Mojo function

mma

mma[kind: UMMAKind, //, cta_group: Int = 1, /, *, c_scale: SIMD[uint32, 1] = 1](a_desc: MMASmemDescriptor, b_desc: MMASmemDescriptor, c_tmem: SIMD[uint32, 1], inst_desc: UMMAInsDescriptor[kind])

Perform a matrix multiply-accumulate operation using the tcgen05.mma instruction.

Parameters:

kind (UMMAKind): Data type of the matrices.
cta_group (Int): Number of ctas used by MMA.
c_scale (SIMD[uint32, 1]): Scale factor for the C matrix, 0 or 1.

Args:

a_desc (MMASmemDescriptor): The descriptor for the A matrix.
b_desc (MMASmemDescriptor): The descriptor for the B matrix.
c_tmem (SIMD[uint32, 1]): The address of the C matrix in the tensor memory.
inst_desc (UMMAInsDescriptor[kind]): The descriptor for the MMA instruction.

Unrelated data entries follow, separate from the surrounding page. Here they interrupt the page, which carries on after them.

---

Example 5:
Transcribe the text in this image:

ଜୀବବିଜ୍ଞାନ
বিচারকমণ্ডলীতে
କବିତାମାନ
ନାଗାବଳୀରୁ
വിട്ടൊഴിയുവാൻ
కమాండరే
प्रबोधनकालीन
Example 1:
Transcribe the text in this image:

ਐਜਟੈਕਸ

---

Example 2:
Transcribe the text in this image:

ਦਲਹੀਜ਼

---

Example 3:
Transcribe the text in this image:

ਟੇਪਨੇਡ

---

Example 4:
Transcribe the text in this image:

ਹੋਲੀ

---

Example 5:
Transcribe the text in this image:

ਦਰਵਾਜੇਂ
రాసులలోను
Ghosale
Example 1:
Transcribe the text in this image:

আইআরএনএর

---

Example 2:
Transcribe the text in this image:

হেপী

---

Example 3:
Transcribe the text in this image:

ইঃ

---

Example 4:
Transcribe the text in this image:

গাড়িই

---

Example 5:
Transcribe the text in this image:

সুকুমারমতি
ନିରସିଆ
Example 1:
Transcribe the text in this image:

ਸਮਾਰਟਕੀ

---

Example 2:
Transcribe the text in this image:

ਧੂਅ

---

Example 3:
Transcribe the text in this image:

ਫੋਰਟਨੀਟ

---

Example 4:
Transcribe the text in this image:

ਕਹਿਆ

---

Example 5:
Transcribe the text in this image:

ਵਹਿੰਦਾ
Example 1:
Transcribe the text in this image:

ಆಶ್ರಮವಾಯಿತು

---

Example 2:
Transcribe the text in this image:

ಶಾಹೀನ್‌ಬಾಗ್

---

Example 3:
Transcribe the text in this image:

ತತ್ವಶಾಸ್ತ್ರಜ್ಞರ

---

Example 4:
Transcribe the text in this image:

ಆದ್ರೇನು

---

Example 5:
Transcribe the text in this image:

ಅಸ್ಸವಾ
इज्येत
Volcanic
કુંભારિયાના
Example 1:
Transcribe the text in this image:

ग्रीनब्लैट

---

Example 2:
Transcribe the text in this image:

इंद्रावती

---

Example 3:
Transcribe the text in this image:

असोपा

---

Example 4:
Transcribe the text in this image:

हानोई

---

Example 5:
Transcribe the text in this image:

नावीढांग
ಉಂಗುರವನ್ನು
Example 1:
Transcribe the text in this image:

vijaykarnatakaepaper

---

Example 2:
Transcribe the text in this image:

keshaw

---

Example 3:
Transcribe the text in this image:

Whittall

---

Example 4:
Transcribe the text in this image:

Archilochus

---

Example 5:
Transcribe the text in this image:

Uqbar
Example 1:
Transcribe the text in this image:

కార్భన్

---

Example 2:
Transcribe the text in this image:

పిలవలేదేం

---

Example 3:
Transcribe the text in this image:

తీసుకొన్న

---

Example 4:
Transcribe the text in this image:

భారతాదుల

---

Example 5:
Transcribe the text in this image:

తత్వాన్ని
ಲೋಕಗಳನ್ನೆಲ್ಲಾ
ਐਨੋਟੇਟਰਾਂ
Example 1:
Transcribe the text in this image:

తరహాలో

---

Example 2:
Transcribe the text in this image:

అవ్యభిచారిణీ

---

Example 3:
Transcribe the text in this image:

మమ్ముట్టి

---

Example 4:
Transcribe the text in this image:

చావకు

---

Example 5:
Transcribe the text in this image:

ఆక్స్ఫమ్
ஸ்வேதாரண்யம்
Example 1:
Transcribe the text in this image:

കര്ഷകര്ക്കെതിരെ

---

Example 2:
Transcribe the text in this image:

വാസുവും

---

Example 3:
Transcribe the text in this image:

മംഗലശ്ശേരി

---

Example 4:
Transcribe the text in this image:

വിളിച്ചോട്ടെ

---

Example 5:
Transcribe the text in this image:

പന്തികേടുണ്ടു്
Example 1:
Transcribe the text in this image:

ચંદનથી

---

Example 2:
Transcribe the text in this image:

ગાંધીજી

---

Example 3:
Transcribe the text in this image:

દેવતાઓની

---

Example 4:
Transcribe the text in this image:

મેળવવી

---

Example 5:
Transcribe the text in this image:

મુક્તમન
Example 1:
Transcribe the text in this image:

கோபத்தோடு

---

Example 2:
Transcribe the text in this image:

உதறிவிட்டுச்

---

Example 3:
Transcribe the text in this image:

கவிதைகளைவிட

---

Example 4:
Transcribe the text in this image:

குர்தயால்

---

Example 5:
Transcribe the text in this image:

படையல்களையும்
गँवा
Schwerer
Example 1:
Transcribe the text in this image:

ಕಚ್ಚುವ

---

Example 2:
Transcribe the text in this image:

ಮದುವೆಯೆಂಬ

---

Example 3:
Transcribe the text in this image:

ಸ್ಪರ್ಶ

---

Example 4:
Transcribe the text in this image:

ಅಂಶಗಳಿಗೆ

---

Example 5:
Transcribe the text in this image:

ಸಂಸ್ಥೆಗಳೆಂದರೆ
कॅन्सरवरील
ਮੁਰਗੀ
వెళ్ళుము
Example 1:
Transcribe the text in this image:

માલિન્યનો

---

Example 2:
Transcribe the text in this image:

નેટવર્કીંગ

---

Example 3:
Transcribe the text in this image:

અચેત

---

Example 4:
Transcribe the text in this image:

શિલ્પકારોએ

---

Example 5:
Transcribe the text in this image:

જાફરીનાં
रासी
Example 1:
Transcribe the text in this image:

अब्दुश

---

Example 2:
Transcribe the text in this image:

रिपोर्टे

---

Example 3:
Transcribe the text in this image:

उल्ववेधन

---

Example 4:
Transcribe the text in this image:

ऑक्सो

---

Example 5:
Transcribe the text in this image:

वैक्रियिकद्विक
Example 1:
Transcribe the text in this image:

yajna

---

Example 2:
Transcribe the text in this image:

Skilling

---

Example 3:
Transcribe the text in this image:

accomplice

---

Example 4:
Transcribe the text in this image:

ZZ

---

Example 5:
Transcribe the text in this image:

mma[kind: UMMAKind, //, cta_group: Int = 1, /](a_desc: MMASmemDescriptor, b_desc: MMASmemDescriptor, c_tmem: SIMD[uint32, 1], inst_desc: UMMAInsDescriptor[kind], c_scale: SIMD[uint32, 1])

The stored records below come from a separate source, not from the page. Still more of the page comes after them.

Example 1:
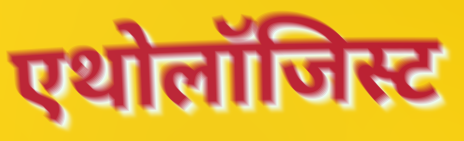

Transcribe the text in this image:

एथोलॉजिस्ट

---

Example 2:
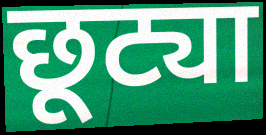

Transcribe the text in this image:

छूट्या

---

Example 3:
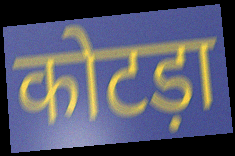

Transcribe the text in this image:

कोटड़ा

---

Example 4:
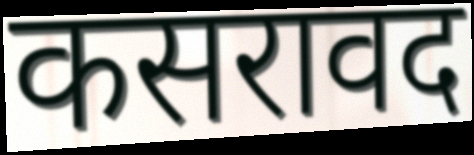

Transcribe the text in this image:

कसरावद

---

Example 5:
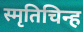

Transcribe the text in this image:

स्मृतिचिन्ह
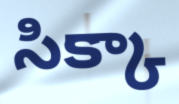
సిక్కా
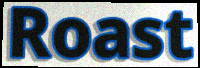
Roast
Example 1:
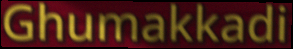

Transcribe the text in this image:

Ghumakkadi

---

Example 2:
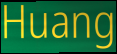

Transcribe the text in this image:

Huang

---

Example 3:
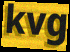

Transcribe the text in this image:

kvg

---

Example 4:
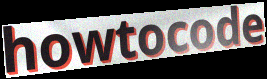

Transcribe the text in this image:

howtocode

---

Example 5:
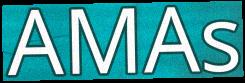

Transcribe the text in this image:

AMAs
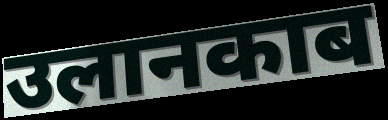
उलानकाब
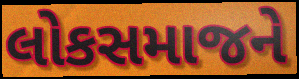
લોકસમાજને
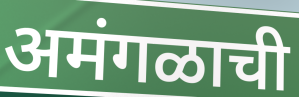
अमंगळाची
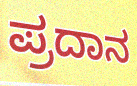
ಪ್ರದಾನ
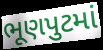
ભૂણપુટમાં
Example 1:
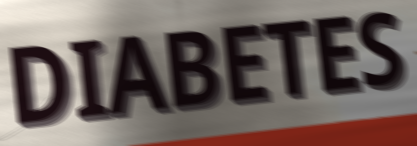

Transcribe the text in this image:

DIABETES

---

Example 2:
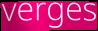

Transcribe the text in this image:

verges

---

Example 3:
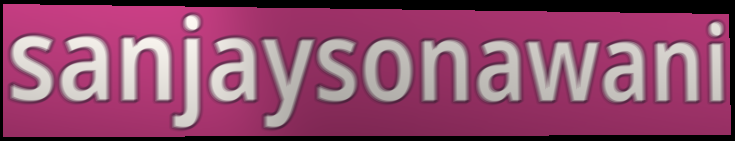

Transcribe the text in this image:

sanjaysonawani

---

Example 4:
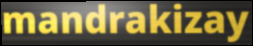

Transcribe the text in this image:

mandrakizay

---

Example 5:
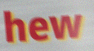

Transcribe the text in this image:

hew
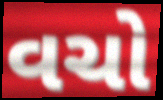
વચો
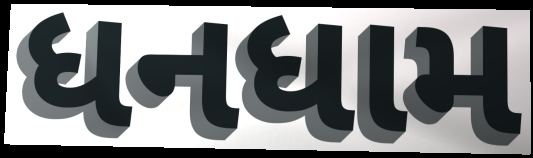
ધનધામ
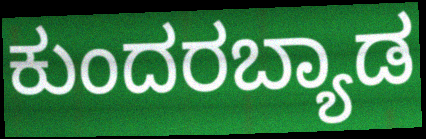
ಕುಂದರಬ್ಯಾಡ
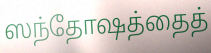
ஸந்தோஷத்தைத்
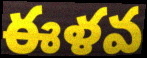
ఈళవ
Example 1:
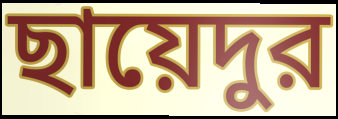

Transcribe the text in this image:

ছায়েদুর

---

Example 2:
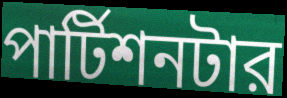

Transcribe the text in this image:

পার্টিশনটার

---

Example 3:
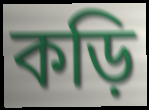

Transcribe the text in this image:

কড়ি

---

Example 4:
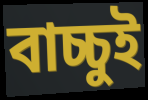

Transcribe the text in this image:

বাচ্চুই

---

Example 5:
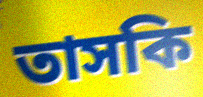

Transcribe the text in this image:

তাসকি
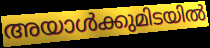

Perform a matrix multiply-accumulate operation using the tcgen05.mma instruction.

Parameters:

kind (UMMAKind): Data type of the matrices.
cta_group (Int): Number of ctas used by MMA.

Args:

a_desc (MMASmemDescriptor): The descriptor for the A matrix.
b_desc (MMASmemDescriptor): The descriptor for the B matrix.
c_tmem (SIMD[uint32, 1]): The address of the C matrix in the tensor memory.
inst_desc (UMMAInsDescriptor[kind]): The descriptor for the MMA instruction.
c_scale (SIMD[uint32, 1]): Scale factor for the C matrix. Any non-zero value is translated to 1.

mma[kind: UMMAKind, //, cta_group: Int = 1, /](a_desc: SIMD[uint32, 1], b_desc: MMASmemDescriptor, c_tmem: SIMD[uint32, 1], inst_desc: UMMAInsDescriptor[kind], c_scale: SIMD[uint32, 1])

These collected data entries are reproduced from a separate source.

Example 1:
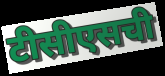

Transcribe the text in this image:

टीसीएसची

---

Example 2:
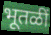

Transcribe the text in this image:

भूतळीं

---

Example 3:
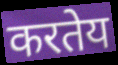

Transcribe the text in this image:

करतेय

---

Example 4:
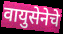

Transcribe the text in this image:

वायुसेनेचे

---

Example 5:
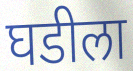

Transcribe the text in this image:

घडीला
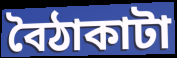
বৈঠাকাটা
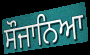
ਸੌਜਾਨਿਆ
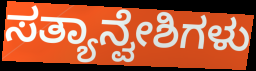
ಸತ್ಯಾನ್ವೇಶಿಗಳು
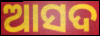
ଆସଦ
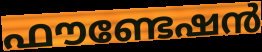
ഫൗണ്ടേഷൻ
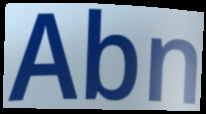
Abn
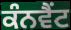
ਕੰਨਵੈਂਟ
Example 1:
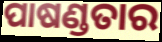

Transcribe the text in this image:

ପାଷଣ୍ଡତାର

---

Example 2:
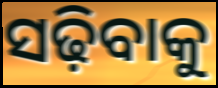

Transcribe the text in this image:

ସଢ଼ିବାକୁ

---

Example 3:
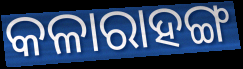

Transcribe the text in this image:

କଳାରାହଙ୍ଗ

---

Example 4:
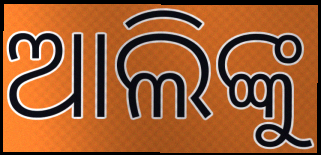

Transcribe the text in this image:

ଆଲିଙ୍କୁ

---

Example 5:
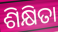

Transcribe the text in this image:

ଶିକ୍ଷିତା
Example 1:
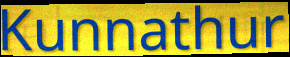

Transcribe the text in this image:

Kunnathur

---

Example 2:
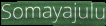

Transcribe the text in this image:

Somayajulu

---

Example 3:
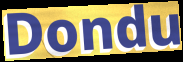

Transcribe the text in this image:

Dondu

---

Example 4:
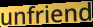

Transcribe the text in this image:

unfriend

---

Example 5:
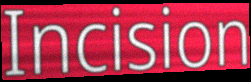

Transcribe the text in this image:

Incision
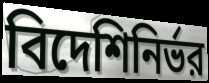
বিদেশিনির্ভর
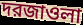
দরজাওলা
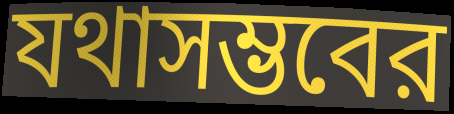
যথাসম্ভবের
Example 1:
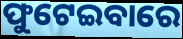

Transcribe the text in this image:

ଫୁଟେଇବାରେ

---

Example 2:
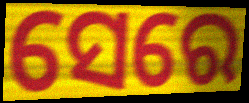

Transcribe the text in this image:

ସେରେ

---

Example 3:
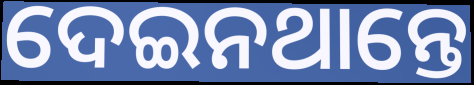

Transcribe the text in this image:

ଦେଇନଥାନ୍ତେ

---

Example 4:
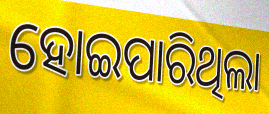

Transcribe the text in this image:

ହୋଇପାରିଥିଲା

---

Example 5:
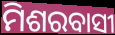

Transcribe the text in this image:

ମିଶରବାସୀ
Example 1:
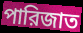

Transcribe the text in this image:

পারিজাত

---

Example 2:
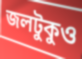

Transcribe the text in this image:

জলটুকুও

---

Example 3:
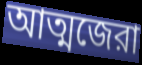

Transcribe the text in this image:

আত্মজেরা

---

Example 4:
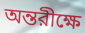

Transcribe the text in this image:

অন্তরীক্ষে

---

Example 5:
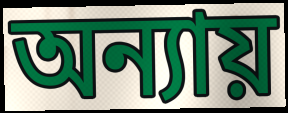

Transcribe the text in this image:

অন্যায়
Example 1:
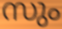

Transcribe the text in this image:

സും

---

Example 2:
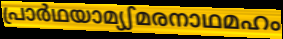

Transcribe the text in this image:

പ്രാർഥയാമ്യഽമരനാഥമഹം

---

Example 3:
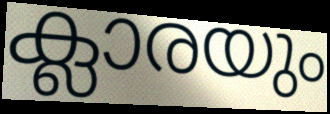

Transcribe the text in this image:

ക്ലാരയും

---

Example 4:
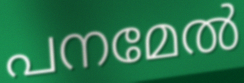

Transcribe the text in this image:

പനമേൽ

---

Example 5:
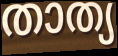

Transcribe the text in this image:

താത്യ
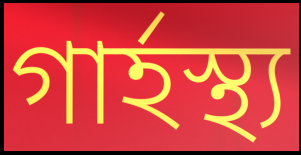
গাৰ্হস্থ্য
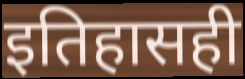
इतिहासही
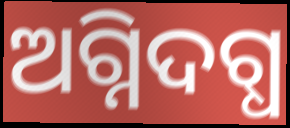
ଅଗ୍ନିଦଗ୍ଧ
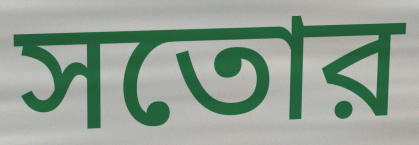
সতোর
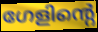
ഗേളിന്റെ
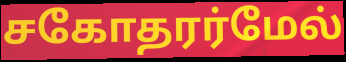
சகோதரர்மேல்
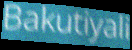
Bakutiyali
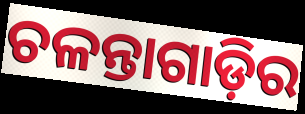
ଚଳନ୍ତାଗାଡ଼ିର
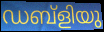
ഡബ്ളിയു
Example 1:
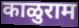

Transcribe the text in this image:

काळुराम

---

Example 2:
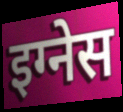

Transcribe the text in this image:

इग्नेस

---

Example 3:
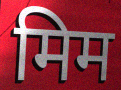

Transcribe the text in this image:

मिम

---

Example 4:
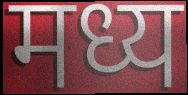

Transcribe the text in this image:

मध्य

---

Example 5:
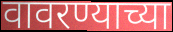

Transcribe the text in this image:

वावरण्याच्या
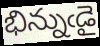
భిన్నుఁడై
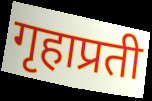
गृहाप्रती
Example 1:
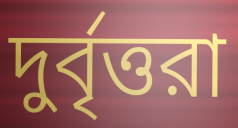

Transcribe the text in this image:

দুর্বৃত্তরা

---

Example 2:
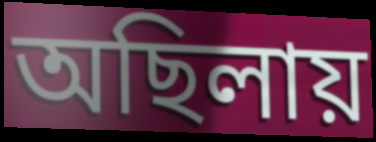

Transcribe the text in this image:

অছিলায়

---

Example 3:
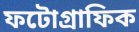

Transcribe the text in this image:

ফটোগ্রাফিক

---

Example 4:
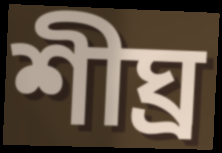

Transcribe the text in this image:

শীঘ্র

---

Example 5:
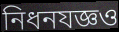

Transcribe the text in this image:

নিধনযজ্ঞও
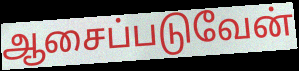
ஆசைப்படுவேன்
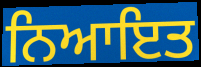
ਨਿਆਇਤ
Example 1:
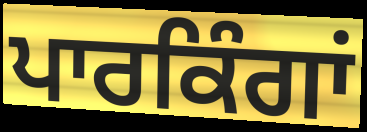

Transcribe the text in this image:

ਪਾਰਕਿੰਗਾਂ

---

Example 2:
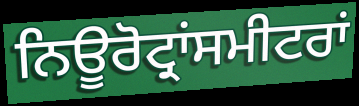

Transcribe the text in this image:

Perform a matrix multiply-accumulate operation using the tcgen05.mma instruction.

Parameters:

kind (UMMAKind): Data type of the matrices.
cta_group (Int): Number of ctas used by MMA.

Args:

a_desc (SIMD[uint32, 1]): The descriptor for the A matrix.
b_desc (MMASmemDescriptor): The descriptor for the B matrix.
c_tmem (SIMD[uint32, 1]): The address of the C matrix in the tensor memory.
inst_desc (UMMAInsDescriptor[kind]): The descriptor for the MMA instruction.
c_scale (SIMD[uint32, 1]): Scale factor for the C matrix. Any non-zero value is interpreted as 1.

mma[kind: UMMAKind, //, cta_group: Int = 1, /, *, c_scale: SIMD[uint32, 1] = 1](a_desc: SIMD[uint32, 1], b_desc: MMASmemDescriptor, c_tmem: SIMD[uint32, 1], inst_desc: UMMAInsDescriptor[kind])

Perform a matrix multiply-accumulate operation using the tcgen05.mma instruction.

Parameters:

kind (UMMAKind): Data type of the matrices.
cta_group (Int): Number of ctas used by MMA.
c_scale (SIMD[uint32, 1]): Scale factor for the C matrix, 0 or 1.

Args:

a_desc (SIMD[uint32, 1]): The descriptor for the A matrix.
b_desc (MMASmemDescriptor): The descriptor for the B matrix.
c_tmem (SIMD[uint32, 1]): The address of the C matrix in the tensor memory.
inst_desc (UMMAInsDescriptor[kind]): The descriptor for the MMA instruction.